10. Certaines organisations internationales nous reprochent notre législation du travail assez stricte et pense qu’un assouplissement faciliterait les embauches. Faut-il suivre ces conseils?
François Biltgen, ministre du travail:
Certains prétendent en effet qu’il faudrait assouplir les conditions de licenciement pour les travailleurs âgés pour faciliter leur engagement. Le Gouvernement ne croit pas à ce paradoxe. En revanche, contrairement à ce qui se passe heureusement actuellement, ils courraient le risque d’être licenciés en masse, sans que leur chance de retrouver un emploi n’augmente. De même suis-je particulièrement fier que nous avons un taux de 90% environ de contrats à durée indéterminée et seulement 10% environ de contrats de travail précaires. Car ces contrats sont les premiers qui cessent en cas de ralentissement des activités. On ne peut pas certes rendre plus contraignant le droit du travail trop sous peine de ne plus voir créer des emplois. Mais les grands principes de notre droit du travail ne doivent pas être modifiés. D’ailleurs notre droit du travail n’a nullement empêché la création massive d’emplois ces dernières années.
Les chômeurs ne doivent-ils pas également faire des efforts?
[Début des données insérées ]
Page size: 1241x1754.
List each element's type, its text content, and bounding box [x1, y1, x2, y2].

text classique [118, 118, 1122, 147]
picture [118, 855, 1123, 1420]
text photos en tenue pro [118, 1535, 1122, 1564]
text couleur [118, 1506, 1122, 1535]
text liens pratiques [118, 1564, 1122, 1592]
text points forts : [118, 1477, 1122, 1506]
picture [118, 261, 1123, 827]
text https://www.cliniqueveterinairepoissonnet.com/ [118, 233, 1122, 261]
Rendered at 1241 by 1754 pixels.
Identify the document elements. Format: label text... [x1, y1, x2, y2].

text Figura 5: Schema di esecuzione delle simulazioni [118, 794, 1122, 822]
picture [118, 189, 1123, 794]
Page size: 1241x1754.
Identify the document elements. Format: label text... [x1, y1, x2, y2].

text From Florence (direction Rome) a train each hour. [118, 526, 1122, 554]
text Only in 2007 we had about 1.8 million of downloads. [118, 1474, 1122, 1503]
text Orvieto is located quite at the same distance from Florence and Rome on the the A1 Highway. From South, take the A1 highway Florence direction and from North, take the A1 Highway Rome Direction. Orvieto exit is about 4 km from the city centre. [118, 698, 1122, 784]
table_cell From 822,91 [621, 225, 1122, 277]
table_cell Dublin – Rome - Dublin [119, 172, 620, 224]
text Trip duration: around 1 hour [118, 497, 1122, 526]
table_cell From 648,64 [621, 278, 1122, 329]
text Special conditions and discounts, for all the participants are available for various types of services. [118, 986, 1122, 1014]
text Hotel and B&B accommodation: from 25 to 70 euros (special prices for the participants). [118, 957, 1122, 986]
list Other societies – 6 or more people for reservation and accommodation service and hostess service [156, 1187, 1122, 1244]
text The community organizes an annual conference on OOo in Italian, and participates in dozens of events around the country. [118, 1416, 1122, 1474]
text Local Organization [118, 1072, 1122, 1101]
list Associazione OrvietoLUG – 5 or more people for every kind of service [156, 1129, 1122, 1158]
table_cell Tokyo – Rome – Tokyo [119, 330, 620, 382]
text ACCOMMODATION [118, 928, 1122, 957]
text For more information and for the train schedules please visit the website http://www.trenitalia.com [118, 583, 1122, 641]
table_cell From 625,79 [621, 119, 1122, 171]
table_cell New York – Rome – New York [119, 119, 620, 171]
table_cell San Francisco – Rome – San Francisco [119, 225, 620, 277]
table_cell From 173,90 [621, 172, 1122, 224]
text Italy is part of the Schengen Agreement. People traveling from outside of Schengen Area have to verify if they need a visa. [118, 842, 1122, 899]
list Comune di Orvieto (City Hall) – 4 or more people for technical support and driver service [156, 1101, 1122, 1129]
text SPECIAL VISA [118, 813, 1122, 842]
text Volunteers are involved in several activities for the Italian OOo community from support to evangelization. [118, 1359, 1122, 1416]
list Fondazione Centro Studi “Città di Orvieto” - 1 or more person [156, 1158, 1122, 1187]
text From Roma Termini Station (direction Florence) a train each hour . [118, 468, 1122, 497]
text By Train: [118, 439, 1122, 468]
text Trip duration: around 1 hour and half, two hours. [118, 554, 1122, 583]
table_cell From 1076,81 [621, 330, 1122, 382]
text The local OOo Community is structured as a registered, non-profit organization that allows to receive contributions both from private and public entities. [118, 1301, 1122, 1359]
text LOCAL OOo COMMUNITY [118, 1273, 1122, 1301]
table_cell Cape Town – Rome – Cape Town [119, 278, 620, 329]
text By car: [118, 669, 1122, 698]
Que fait l’ADEM en face de demandeurs d’emplois récalcitrants?
François Biltgen, ministre du travail:
C’est certain que le demandeur d’emploi doit également faire des efforts. Le contact avec le placeur est primordial. L’absence non justifiée d’un demandeur d’emploi indemnisé est en principe sanctionnée par un retrait partiel des indemnités de chômage complet :-7 jours pour une première absence, – 30 jours en cas de récidive et finalement le retrait définitif des indemnités de chômage complet en cas de 3 absences consécutives non-justifiées. Ainsi, 7741 sanctions ont été prononcées par l’ADEM en 2002, dont 624 radiations définitives. Il faut cependant noter que moins de la moitié des demandeurs d’emploi sont des chômeurs indemnisés (3.632 fin janvier 2002)!